A l’arrivée, nous l’isolons des deux autres (avec qui l’entente est moyenne… Pépé lui crache dessus, Mademoiselle voudrait jouer avec lui mais il a l’habitude de se battre, pas de jouer) et attendons. Le véto a conseillé de ne pas le laisser sortir avant trois semaines, pour qu’il s’habitue bien à la maison. Au bout de dix jours, M. Moineau craque. Il est 21h30, je suis en train de bouquiner quand il vient me voir, défait : « J’ai laissé sortir Empereur… je pensais qu’il allait juste observer un peu autour et rentrer, mais il a foncé, sauté sur la maison d’en face et je ne le vois plus… » ANGOISSE. Va-t-il tenter de retourner à son ancien logis et mourir écrasé au troisième carrefour ? Les minutes passent, par dizaines, interminables. Je pleure, je pense qu’on ne le reverra jamais, qu’on aurait dû le laisser là-bas… mais finalement, deux heures environ après être parti, Empereur revient ! Ben oui, il a le ventre vide, et il sait qu’auprès de nous il aura toujours à manger !
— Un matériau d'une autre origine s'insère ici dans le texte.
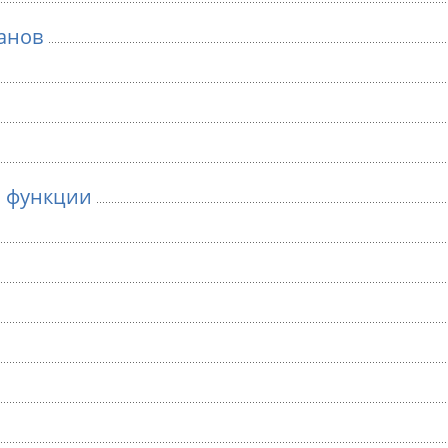
анов
м функции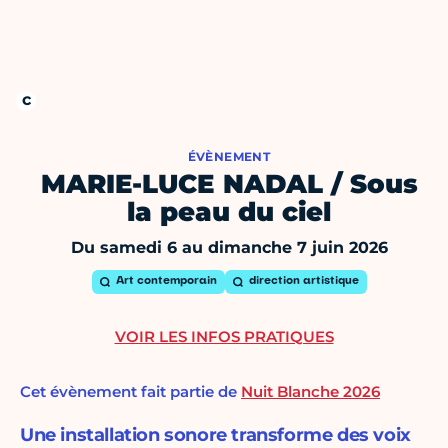
ÉVÈNEMENT
MARIE-LUCE NADAL / Sous
la peau du ciel
Du samedi 6 au dimanche 7 juin 2026
Art contemporain
direction artistique
VOIR LES INFOS PRATIQUES
Cet évènement fait partie de
Nuit Blanche 2026
Une installation sonore transforme des voix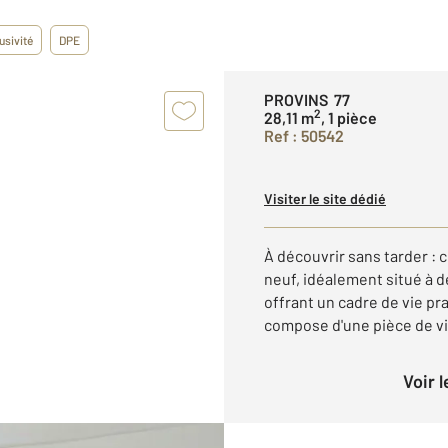
usivité
DPE
PROVINS 77
2
28,11 m
, 1 pièce
Ref : 50542
Visiter le site dédié
À découvrir sans tarder : 
neuf, idéalement situé à de
offrant un cadre de vie pr
compose d'une pièce de vie
Voir 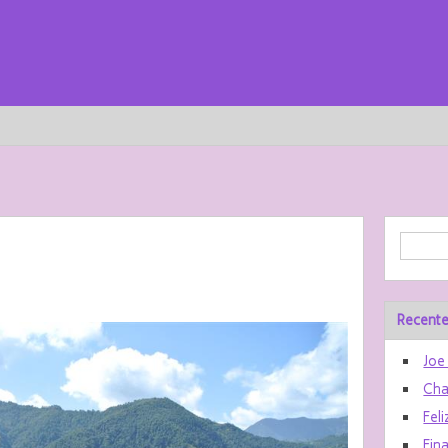
Recente
Joe
Cha
Feli
Fin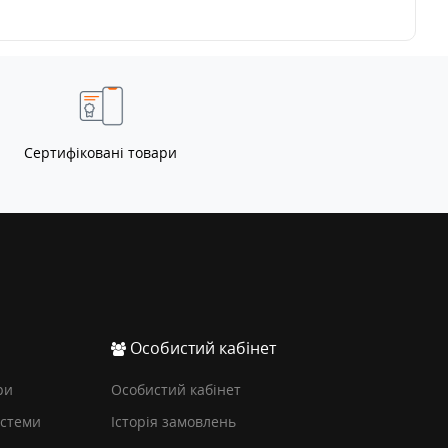
Сертифіковані товари
Особистий кабінет
ри
Особистий кабінет
истеми
Історія замовлень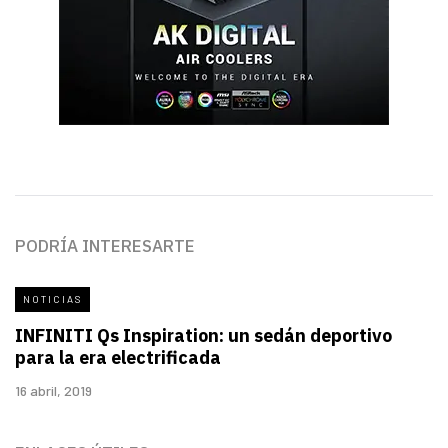
PODRÍA INTERESARTE
NOTICIAS
INFINITI Qs Inspiration: un sedán deportivo
para la era electrificada
16 abril, 2019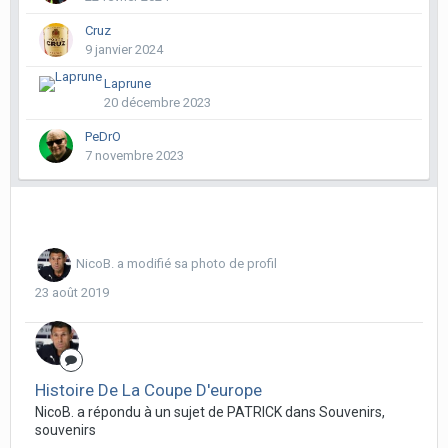
Cruz
9 janvier 2024
Laprune
20 décembre 2023
PeDrO
7 novembre 2023
NicoB.
a modifié sa photo de profil
23 août 2019
Histoire De La Coupe D'europe
NicoB. a répondu à un sujet de PATRICK dans
Souvenirs,
souvenirs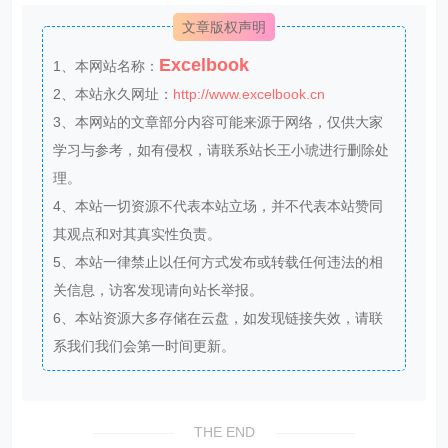
文章版权声明
Excelbook
1、本网站名称：
2、本站永久网址：
http://www.excelbook.cn
3、本网站的文章部分内容可能来源于网络，仅供大家
学习与参考，如有侵权，请联系站长王小琥进行删除处
理。
4、本站一切资源不代表本站立场，并不代表本站赞同
其观点和对其真实性负责。
5、本站一律禁止以任何方式发布或转载任何违法的相
关信息，访客发现请向站长举报。
6、本站资源大多存储在云盘，如发现链接失效，请联
系我们我们会第一时间更新。
THE END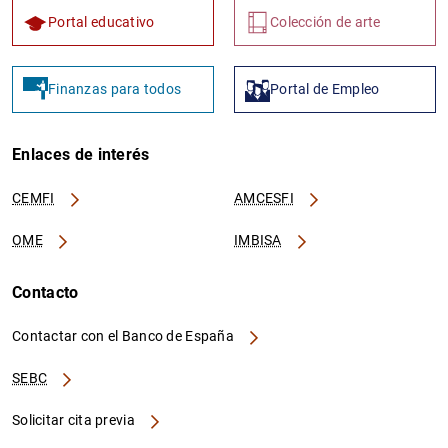
Portal educativo
Colección de arte
Finanzas para todos
Portal de Empleo
Enlaces de interés
CEMFI
AMCESFI
OME
IMBISA
Contacto
Contactar con el Banco de España
SEBC
Solicitar cita previa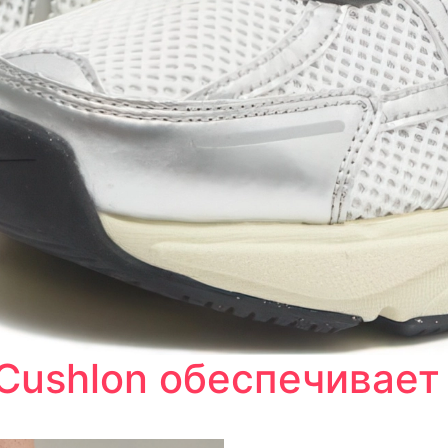
Cushlon обеспечивае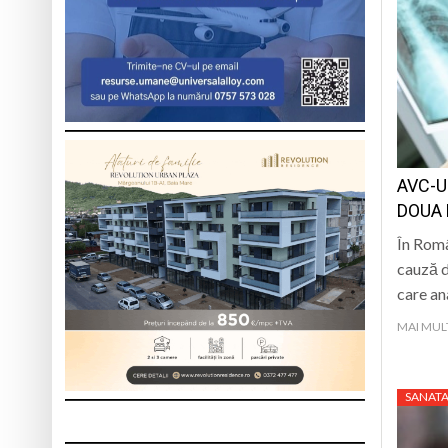
AVC-U
DOUA 
În Româ
cauză d
care an
MAI MUL
SANATA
Depuis ce jour, même si ses sorties ont parfois été trop longues à notre goût, il est toujours resté avec nous. L’hiver il ne sort quasiment plus, il préfère monter la garde devant le radiateur 😉

Empereur aime bien les câlins, mais pas trop (il a une réputation à tenir), a toujours un boyau vide, n’aime pas le chat de la voisine ; n’aime aucun chat, il s’est habitué à Pépé et Mademoiselle parce qu’ils étaient là avant lui, c’est tout. Il y a parfois encore quelques chamailleries entre eux mais rien de grave.

Tous les trois se sont bien habitués à l’arrivée de Zozio en début d’année : Empereur fait comme s’il n’était pas là, Pépé, après une période d’observation, continue les câlins même si ça veut dire se trouver à une distance dangereuse des petits doigts (il a frôlé l’épilation sauvage une ou deux fois), et Mademoiselle l’observe avec curiosité, parfois de près, le plus souvent en assurant une distance de sécurité de 2 mètres.

Zozio est hypnotisé quand il voit passer un des chats, il essaie de les appeler « aaahhhiiiiii » (bizarrement, ils ne viennent pas).

Tous les quatre, avec M. Moineau, font mon bonheur.